* **Selected text**:

╭──

It won’t be easy, but if instead of focusing on doing the 300 stories they impose on you, you focused as a team on getting one of them done enough to show the program actually running and doing it, you can begin to change the conversation. To quote from Space Invaders 12:

I believe that if we have a product version always ready to go, it change the conversation with our colleagues (read: masters) on the business side of the organization, from “when are you #$%$%@! going to be done” to “you know, if we just added this one thing …”. That change in the conversation makes all the difference.

And that brings us to:

What do you do, Ron, how do you do it, and why?

I develop software right in front of you. I tell you what I’m thinking about, I show you what I do, I show you what happens, and I tell you what I think events are telling me. I try to show you how I program and why I program as I do, and to let you see what happens when I do one thing, and what happens when I do the other.

I think the pattern is clear: when I have working software and keep it working, the product grows in a pretty orderly fashion. And when I turn away from that focus, there are longer dark periods where maybe we as programmers know something good is happening–or something bad–but no one else could have a clue from the outside how things are going. They’d see no progress and that seems bad to them.

╰──

* **Problem requirements**: Write the next part of the passage on keeping software working, starting right after its last sentence. The items after this point are separate material and not part of the passage on keeping software working.

Stored data entries
╭──

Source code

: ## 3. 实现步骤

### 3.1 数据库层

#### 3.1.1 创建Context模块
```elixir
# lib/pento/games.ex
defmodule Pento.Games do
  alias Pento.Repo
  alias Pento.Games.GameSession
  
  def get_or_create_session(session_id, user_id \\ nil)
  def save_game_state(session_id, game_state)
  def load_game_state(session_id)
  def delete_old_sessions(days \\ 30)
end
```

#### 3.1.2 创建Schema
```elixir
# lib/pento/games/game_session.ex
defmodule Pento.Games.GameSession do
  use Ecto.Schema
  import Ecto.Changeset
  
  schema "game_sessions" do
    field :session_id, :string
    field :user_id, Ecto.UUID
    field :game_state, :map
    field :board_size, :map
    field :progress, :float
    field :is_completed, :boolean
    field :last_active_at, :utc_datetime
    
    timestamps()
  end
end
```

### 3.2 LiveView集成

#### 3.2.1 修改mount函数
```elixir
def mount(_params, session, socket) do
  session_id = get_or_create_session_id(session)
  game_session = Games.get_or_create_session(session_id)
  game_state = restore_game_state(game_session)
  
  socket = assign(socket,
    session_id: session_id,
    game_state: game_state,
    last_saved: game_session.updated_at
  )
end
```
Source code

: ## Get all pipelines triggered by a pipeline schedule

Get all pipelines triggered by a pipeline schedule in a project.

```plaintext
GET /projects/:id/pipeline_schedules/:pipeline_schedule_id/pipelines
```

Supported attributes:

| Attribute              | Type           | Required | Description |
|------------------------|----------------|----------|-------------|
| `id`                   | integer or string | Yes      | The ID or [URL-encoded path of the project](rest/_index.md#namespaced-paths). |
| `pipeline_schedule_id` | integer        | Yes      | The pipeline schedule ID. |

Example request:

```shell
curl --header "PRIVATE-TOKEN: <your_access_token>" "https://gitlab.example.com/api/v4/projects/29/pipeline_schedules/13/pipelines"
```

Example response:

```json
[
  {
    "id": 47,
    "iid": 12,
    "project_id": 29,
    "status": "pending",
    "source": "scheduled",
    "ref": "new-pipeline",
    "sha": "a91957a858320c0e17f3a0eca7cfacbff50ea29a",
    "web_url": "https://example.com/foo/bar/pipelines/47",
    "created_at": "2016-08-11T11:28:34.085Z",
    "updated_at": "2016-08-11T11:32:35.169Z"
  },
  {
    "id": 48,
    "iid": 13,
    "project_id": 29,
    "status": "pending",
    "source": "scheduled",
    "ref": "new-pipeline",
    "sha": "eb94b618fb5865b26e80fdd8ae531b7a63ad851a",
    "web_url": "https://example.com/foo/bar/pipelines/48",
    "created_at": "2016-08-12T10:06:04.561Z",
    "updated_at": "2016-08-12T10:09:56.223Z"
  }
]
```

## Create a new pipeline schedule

╰──

* **Expected answer**:
And I think it’s clear that when I am able to write small tests and move the code forward in small steps, I can make visible progress in the product every day, indeed every couple of hours. And that changes the conversation, even between me and me.

Almost every day, when I run whatever program we’re working on, I notice something about it that I think we should improve. So I focus on that and improve it. It’s all just me, but it could just as well be my “Product Owner” or whoever the powers that be are. When they see the program working, they see more clearly what should be done next.

And, when they see the program working, and responding to what they thought should be done next, they begin to work with us instead of against us. Sure, they’ll still want more, but they’ll be more able to see that we’re doing what they ask, and that we’re working as hard, and as smart, as we can. They’ll become more likely to see us as collaborators, not some kind of donkeys that have to be whipped to make them work.

It’s not perfect …
You’re right. It’s not perfect. It’s just the best I know.
But we can’t …
Maybe you’re right. Maybe you can’t deliver working software this week. I’d wager that if I were there with you, we’d find a pretty decent way to deliver working software real soon, and I’d wager that if you feel the urgency that I would in your situation, you can figure out how to do it.
But then we’d have to …
Yes. Then you’d have to learn how to do it repeatedly. You could look to my work for ideas to use and ideas to avoid. You could search out experts in TDD, in refactoring, in all the technical aspects of “Agile”, and all the human non-technical aspects as well. (We still have to be able to tell the story to our bosses. It helps to speak our truth in their language.)

So that’s what I do.

I think about programming, in the light of my main desire, to have, always, a working increment of the software, better than the week before, better than the day before, to show and tell. I do

I do the programming, using the best idea and the best will I have at the time, and I show you what I do, and I show you what happens.

I’m not here to tell you what to do. I’m here to show you what I do, tell you why I think I do it, and to let you decide that you’re going to do.

Thanks for keeping an eye on me. Let me know your thoughts. You can find a way to do that if you want to.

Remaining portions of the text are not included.